• [Material provided]:
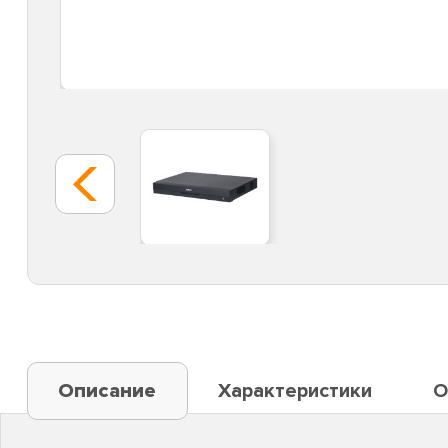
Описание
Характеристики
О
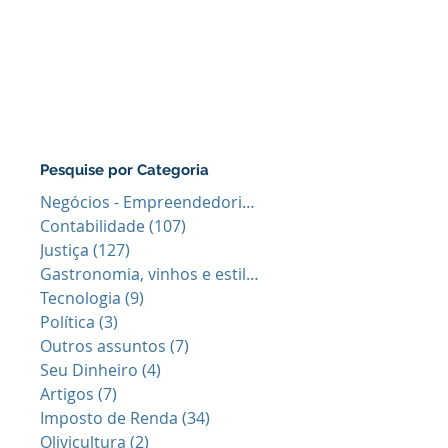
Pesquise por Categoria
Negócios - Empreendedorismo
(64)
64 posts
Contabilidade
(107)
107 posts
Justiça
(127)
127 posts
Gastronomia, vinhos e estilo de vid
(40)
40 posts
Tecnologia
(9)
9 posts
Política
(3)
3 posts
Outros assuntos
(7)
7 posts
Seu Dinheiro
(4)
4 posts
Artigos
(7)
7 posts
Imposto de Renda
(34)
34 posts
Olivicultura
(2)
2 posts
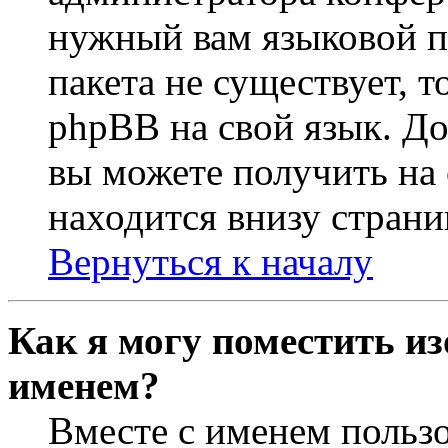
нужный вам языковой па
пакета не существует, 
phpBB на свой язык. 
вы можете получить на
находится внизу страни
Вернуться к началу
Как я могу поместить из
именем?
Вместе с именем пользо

...

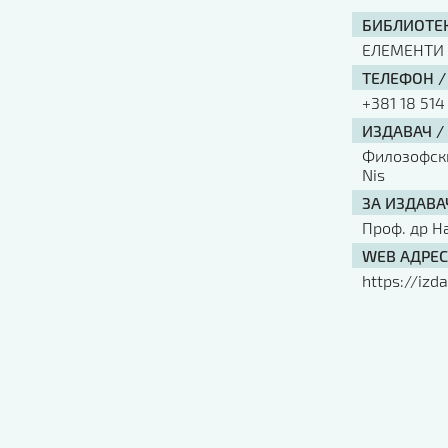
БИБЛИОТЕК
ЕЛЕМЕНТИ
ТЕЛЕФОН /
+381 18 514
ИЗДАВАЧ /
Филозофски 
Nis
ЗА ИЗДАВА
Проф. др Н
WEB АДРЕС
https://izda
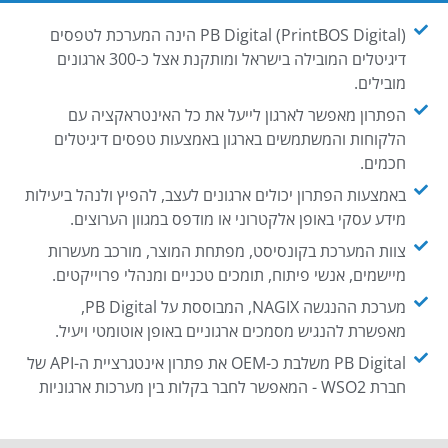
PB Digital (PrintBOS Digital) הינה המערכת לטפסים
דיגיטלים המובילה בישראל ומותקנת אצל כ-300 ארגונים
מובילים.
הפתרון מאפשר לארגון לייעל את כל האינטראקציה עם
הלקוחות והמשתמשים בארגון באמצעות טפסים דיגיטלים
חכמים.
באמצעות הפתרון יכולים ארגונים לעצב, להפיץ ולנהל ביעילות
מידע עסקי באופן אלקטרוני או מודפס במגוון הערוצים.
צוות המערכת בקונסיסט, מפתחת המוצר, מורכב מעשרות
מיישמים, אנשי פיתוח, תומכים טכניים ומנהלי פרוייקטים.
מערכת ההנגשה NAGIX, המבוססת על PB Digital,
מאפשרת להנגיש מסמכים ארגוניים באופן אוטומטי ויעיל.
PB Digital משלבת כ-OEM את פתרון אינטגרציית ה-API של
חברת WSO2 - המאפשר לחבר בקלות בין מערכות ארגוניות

--

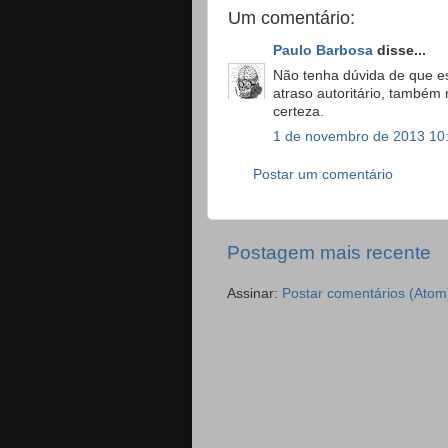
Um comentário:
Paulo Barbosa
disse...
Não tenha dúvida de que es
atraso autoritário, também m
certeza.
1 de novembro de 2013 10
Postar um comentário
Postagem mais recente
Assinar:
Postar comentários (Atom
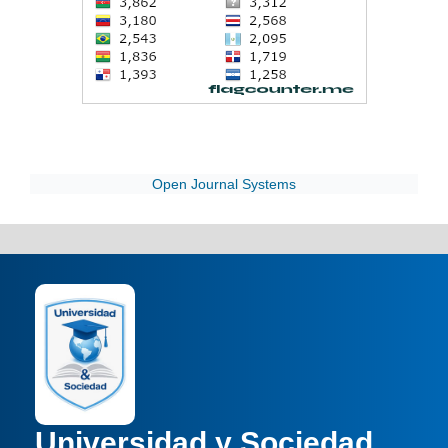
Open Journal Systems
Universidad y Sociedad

• [Work to be completed]: In these entries, please give the number of lines holding the string "Digital" and nothing more.

• [Response area]: 3